● PROVIDED PASSAGE
>>>>>

The Church of Nuestra Señora de las Mercedes de San Miguel de Hato Grande (Spanish: Iglesia Nuestra Señora de las Mercedes de San Miguel de Hato Grande), also known as the Church Las Mercedes of San Lorenzo (Iglesia de las Mercedes de San Lorenzo), is a historic Roman Catholic parish church located in San Lorenzo Pueblo, the administrative and historic center of the municipality of San Lorenzo, Puerto Rico. Las Mercedes was named in honor of both the Virgin Mary and Doña Mercedes Delgado Manso, the wife of the then mayor of San Lorenzo and a descendant of Don Sebastián Delgado Manso, one of the founders of the city of Caguas.

<<<<<

● SOURCE INFORMATION
>>>>>

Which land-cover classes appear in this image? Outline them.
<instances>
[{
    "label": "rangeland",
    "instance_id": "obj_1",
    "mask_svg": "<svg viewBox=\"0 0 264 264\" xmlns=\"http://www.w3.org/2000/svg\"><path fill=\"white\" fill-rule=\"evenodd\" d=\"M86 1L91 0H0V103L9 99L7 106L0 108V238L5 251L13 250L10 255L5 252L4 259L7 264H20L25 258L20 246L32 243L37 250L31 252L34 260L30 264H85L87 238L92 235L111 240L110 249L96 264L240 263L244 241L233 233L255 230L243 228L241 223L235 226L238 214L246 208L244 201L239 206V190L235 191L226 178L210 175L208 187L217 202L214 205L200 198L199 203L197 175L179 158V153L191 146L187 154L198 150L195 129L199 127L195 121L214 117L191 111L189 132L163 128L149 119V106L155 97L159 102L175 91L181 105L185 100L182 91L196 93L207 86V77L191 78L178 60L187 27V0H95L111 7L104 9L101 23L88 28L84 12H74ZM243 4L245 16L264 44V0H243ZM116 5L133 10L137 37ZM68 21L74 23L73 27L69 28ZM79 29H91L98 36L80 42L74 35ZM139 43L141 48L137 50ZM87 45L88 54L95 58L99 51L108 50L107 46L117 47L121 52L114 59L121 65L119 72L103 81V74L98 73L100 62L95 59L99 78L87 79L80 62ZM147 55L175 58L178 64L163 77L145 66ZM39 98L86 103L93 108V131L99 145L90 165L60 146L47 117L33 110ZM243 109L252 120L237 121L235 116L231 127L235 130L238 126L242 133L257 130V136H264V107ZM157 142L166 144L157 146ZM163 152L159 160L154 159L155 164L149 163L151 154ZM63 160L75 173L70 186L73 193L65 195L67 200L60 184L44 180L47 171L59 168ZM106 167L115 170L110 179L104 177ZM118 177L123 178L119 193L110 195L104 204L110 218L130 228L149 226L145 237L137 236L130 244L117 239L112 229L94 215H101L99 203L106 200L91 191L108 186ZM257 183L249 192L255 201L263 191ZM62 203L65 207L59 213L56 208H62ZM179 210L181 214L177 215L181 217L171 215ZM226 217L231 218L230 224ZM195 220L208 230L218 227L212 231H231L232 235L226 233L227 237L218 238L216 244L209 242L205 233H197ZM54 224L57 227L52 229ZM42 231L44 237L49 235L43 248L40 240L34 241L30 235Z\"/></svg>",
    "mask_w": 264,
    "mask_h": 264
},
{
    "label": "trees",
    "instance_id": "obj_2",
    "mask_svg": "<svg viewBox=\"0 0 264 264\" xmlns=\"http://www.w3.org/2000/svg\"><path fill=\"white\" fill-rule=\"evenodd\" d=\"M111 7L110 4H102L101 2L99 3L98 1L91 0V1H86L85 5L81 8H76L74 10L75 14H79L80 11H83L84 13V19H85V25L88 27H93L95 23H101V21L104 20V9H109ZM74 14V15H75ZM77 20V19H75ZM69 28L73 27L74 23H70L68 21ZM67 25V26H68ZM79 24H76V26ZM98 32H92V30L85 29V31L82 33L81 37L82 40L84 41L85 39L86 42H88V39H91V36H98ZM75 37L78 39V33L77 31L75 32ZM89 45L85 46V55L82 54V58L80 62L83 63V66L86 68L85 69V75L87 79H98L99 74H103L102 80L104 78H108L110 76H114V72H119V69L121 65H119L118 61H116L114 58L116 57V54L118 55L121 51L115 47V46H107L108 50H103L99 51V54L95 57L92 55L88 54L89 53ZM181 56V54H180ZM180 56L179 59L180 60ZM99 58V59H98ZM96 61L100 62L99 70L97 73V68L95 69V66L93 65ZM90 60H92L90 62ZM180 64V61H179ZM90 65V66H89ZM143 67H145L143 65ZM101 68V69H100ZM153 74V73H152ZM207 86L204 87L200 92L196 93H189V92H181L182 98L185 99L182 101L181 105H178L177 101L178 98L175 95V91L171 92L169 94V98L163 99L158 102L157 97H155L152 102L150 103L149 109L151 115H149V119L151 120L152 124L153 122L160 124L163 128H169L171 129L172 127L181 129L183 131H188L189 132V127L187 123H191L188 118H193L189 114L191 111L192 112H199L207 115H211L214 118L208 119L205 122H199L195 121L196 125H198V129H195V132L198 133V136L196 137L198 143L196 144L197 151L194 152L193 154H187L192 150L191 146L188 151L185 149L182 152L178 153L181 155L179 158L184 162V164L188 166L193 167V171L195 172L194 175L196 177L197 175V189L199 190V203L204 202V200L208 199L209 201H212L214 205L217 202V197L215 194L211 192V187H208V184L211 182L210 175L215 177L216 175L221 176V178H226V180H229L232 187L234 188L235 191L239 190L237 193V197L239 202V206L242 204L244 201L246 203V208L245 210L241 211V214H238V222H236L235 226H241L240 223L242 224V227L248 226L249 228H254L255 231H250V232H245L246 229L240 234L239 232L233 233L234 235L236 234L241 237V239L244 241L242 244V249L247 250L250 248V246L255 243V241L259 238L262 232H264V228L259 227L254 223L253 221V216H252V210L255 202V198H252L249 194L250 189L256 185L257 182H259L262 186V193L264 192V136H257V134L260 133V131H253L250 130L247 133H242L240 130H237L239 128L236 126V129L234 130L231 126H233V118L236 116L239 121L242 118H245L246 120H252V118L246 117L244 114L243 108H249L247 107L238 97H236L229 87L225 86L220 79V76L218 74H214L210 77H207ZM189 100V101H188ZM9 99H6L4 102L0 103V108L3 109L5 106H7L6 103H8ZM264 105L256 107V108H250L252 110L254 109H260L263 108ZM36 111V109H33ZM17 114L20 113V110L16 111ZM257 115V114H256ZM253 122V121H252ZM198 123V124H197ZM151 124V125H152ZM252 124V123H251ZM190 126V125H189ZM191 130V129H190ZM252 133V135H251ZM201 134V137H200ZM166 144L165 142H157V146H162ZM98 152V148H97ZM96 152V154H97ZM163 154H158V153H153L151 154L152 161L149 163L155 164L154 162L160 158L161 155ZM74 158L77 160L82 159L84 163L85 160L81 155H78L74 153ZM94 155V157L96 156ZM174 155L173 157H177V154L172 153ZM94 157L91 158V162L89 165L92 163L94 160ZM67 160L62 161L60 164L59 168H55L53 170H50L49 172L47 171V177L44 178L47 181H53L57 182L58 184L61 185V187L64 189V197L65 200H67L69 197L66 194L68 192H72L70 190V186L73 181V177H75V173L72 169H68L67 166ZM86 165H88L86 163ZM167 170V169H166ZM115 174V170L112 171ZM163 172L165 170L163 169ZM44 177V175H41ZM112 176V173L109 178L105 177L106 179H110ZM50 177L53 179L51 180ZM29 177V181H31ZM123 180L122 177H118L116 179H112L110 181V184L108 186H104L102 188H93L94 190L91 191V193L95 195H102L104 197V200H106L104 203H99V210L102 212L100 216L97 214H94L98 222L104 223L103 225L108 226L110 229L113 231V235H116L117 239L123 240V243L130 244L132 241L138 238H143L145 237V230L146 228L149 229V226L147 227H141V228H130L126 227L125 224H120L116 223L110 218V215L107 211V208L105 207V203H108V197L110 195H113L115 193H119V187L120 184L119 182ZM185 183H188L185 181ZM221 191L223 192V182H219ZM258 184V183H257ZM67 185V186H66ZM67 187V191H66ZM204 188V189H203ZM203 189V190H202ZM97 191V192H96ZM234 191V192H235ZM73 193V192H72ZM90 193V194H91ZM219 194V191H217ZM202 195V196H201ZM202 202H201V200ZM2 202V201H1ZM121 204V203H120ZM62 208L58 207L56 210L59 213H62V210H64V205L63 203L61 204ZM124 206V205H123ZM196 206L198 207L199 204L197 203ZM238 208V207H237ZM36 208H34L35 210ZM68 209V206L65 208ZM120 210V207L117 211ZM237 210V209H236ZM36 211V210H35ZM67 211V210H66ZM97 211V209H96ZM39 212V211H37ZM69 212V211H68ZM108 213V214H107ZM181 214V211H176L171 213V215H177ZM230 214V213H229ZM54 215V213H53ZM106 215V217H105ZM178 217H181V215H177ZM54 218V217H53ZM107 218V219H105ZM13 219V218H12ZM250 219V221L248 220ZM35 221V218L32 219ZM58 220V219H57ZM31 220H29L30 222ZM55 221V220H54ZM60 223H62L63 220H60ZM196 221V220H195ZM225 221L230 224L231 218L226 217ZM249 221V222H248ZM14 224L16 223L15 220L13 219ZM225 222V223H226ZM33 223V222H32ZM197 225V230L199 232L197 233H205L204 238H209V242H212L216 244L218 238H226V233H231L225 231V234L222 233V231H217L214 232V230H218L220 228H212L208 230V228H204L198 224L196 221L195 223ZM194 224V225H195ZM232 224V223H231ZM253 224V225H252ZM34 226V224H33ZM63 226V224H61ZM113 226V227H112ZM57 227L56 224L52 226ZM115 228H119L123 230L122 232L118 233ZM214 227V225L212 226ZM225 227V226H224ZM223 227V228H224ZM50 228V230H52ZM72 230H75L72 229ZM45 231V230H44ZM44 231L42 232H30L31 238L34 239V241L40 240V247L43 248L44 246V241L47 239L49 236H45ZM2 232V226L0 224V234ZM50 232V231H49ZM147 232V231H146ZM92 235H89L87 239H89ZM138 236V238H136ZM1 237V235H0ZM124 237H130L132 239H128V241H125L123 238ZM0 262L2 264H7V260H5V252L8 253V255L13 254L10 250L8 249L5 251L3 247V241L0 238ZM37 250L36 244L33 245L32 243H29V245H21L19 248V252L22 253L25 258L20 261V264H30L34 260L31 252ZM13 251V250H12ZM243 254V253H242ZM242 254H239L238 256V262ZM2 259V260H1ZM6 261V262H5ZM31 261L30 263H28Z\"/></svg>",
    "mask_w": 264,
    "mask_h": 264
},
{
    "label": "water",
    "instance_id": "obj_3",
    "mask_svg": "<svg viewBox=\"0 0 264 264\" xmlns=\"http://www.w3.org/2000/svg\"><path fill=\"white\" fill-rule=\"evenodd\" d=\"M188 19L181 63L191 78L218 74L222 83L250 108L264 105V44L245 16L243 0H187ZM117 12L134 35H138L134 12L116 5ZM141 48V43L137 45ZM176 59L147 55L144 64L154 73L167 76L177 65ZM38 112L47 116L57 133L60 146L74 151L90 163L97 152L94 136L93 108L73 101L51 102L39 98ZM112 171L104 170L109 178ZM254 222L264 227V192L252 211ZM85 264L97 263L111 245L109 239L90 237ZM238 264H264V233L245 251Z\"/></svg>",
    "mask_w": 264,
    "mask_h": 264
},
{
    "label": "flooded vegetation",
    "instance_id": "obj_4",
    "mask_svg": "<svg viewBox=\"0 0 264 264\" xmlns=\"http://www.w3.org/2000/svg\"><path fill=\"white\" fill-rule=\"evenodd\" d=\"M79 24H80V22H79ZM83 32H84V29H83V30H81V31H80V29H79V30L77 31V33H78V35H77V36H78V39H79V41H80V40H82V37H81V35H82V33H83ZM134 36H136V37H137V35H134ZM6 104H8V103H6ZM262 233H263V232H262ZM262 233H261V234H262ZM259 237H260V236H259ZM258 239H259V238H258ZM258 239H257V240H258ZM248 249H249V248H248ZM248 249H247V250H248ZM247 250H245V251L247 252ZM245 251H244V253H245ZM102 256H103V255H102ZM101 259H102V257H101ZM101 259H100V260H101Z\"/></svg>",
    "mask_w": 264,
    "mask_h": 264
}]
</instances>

<<<<<

● EXERCISE OBJECTIVE
Can you copy the part of the passage on the Las Mercedes church between "The Church of" and "city of Caguas.", inclusive?

● WRITTEN SOLUTION
The Church of Nuestra Señora de las Mercedes de San Miguel de Hato Grande (Spanish: Iglesia Nuestra Señora de las Mercedes de San Miguel de Hato Grande), also known as the Church Las Mercedes of San Lorenzo (Iglesia de las Mercedes de San Lorenzo), is a historic Roman Catholic parish church located in San Lorenzo Pueblo, the administrative and historic center of the municipality of San Lorenzo, Puerto Rico. Las Mercedes was named in honor of both the Virgin Mary and Doña Mercedes Delgado Manso, the wife of the then mayor of San Lorenzo and a descendant of Don Sebastián Delgado Manso, one of the founders of the city of Caguas.